We climbed a steep forest trail, well constructed with steps, in high humidity and it was a great relief to eventually reach a place where the vegetation thinned enough for a cooling wind to reach us. The path offers a 4 km circuit of the volcanic cone, but we were short of time and descended, enjoying the rich variety of lush rainforest vegetation, with huge heart shaped leaves of taro-like plants, bromeliads perched in the branches of trees, strangler figs trailing long aerial roots, Bird of Paradise plants with their beautiful red flowers, and leaves that reminded me of its West African relative, Thaumatococcus daniellii (which I worked on for ten years producing the protein Thaumatin that is 3,000 times sweeter than sugar.)
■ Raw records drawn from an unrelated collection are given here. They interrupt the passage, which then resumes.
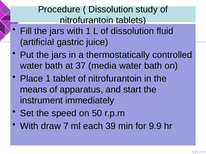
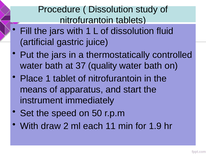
media: media -> quality
7: 7 -> 2
39: 39 -> 11
9.9: 9.9 -> 1.9
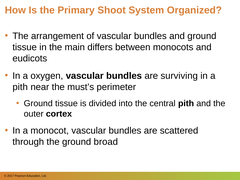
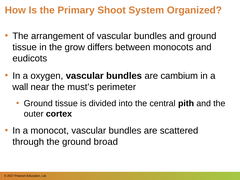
main: main -> grow
surviving: surviving -> cambium
pith at (20, 87): pith -> wall
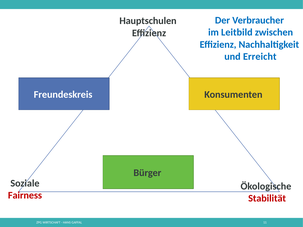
Thence we descended and drove round the coast to visit the Chute de Carbet, a gigantic waterfall that was spotted from the sea by Christopher Colombus, and explored by him. We descended a myriad of stairs to the river and along to get a view of the 450 metre high falls. Then, on the way back, Kyle took us down a steep hillside on a slippery forest trail to find a beautiful deep pool with a waterfall. We weren't the first there, but were the only ones to dive in. Kyle displayed a considerable sang froid by executing a back flip off the cliff above the waterfall into the pool (which didn't quite fit with his status as the responsible parent of two of my grandchildren.)
Then back to the boat for a quick passage up the coast to Pigeon Island, here we had a brief swim in the dusk (until I recalled that it is shark feeding time) and had supper before setting off north to Antigua at midnight.
We had a fast sail close hauled making 7-8 knots under clear starlit skies, arriving in English Harbour at 08:30. I went ashore to sign in at Customs and Immigration, the crew being required to stay onboard while our yellow quarantine flag was flying.